Creating and caring for a beautiful garden can be easy if you follow these simple procedures. These steps work for a flower or vegetable bed, a rose garden, or a mixed border.

  1. Make your plans on paper before you set foot in the garden. Plot the size and content of your garden using graph paper, with each square of grid representing 1 square foot of garden space. If your garden is too large or complex for a single sheet, use separate sheets for different beds and borders.
  2. Test the soil to determine its pH and nutritional status, or ask a gardening neighbor about conditions in the area.

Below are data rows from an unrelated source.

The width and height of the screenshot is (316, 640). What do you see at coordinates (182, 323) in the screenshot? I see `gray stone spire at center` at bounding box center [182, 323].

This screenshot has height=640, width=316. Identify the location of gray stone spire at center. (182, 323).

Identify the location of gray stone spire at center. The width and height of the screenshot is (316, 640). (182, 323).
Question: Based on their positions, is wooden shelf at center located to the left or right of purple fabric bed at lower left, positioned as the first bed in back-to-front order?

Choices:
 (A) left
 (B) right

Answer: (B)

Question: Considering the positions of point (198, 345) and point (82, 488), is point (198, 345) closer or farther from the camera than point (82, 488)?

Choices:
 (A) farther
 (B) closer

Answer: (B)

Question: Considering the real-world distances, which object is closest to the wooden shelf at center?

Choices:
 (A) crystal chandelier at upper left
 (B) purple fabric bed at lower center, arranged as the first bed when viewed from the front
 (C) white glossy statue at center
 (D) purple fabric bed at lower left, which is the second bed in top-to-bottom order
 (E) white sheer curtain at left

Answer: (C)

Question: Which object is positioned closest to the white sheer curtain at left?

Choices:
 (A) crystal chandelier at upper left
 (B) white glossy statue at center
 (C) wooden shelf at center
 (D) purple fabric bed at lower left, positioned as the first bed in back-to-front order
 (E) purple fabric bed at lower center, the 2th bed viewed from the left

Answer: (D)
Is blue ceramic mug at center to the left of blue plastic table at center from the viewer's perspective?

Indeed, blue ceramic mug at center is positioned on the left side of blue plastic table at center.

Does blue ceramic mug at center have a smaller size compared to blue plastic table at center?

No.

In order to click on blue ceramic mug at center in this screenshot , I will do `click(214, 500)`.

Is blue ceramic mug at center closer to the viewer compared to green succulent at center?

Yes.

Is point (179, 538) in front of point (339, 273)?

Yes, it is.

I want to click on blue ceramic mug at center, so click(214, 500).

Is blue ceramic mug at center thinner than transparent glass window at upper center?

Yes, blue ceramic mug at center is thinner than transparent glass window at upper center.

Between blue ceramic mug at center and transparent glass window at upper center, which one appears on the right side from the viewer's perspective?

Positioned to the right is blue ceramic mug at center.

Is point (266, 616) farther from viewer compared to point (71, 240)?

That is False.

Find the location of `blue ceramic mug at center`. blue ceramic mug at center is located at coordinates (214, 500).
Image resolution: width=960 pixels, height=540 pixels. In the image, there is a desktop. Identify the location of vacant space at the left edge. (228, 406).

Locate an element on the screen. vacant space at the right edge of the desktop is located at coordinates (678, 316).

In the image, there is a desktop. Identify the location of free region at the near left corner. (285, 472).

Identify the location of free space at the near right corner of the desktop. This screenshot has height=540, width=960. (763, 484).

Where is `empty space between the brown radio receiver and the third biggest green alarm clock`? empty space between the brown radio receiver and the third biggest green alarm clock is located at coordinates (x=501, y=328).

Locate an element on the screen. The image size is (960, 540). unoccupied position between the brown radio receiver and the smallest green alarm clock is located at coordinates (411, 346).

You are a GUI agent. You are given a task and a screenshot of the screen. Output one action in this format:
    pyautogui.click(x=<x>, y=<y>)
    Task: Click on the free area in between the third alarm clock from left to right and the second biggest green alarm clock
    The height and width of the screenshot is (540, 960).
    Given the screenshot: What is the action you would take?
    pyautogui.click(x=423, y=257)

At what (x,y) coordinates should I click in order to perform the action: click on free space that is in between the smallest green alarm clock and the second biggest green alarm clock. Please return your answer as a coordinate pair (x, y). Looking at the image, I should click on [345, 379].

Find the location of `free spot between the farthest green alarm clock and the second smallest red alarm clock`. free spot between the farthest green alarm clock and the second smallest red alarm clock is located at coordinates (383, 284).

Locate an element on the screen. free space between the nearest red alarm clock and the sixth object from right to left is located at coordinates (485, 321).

Add lime to neutralize acid soil, sulfur to neutralize alkaline soil.
  3. Determine how much sunlight your garden receives, and let this guide your choice of plants. Most flowering plants and vegetables require at least six hours of sun each day.
  4. Lay out new beds and borders with string stretched between stakes; use flexible garden hose to define curving edges.
  5. Condition soil that contains too much sand or clay by applying soil conditioner, leaf mold, compost, or other soil amendments. Spread it from 2 to 4 inches deep over the beds.
  6. Dig the planting site to a depth of at least 8 inches for most bedding plants or to the depth of the rootball for trees and shrubs, stirring in the soil amendments. Remove large stones and extraneous roots. Break up clods with the edge of a spade.
  7. Apply a fertilizer that is suitable for the types of plants you will be using.
  8. Rake the site level. Use the front and back of the rake to make a fine, crumbly surface.
  9. Plant seeds or transfer ready-grown plants from containers.
  10. Water seeds or transplants thoroughly at the time of planting. In the absence of rainfall, water daily until established (when they begin growing well) and weekly thereafter.
  11. Thin seedlings, leaving room for the strongest plants to develop to maturity. Most flowering annuals need to be spaced 6 to 12 inches apart; perennials may need more room. For vegetables, follow the directions on the seed packet. Use scissors to decapitate unwanted seedlings instead of pulling up roots, which can disturb neighboring plants.
  12. Weed regularly and place mulch around plants to help control the weeds. Organic mulches such as shredded pine bark and wood chips are the most attractive types for flower gardens. Straw, sawdust, and compost are often used for vegetable gardens.
  13. Control insects, pests, and diseases; check with experienced gardeners to learn which of these are most troublesome in the area and what controls are most effective. Flower gardens are less vulnerable than vegetable gardens, and shrubs less vulnerable yet, but slugs, snails, rodents, or deer may need special controls.
  14. Remove faded flowers from long-blooming plants to prevent seed formation, which can steal energy from flowering.
  15. Clean up the garden in fall. Remove annual flowers and vegetables and cut down dead flower stems of perennials, which can harbor harmful organisms over the winter. Divide overgrown clumps of perennial flowers.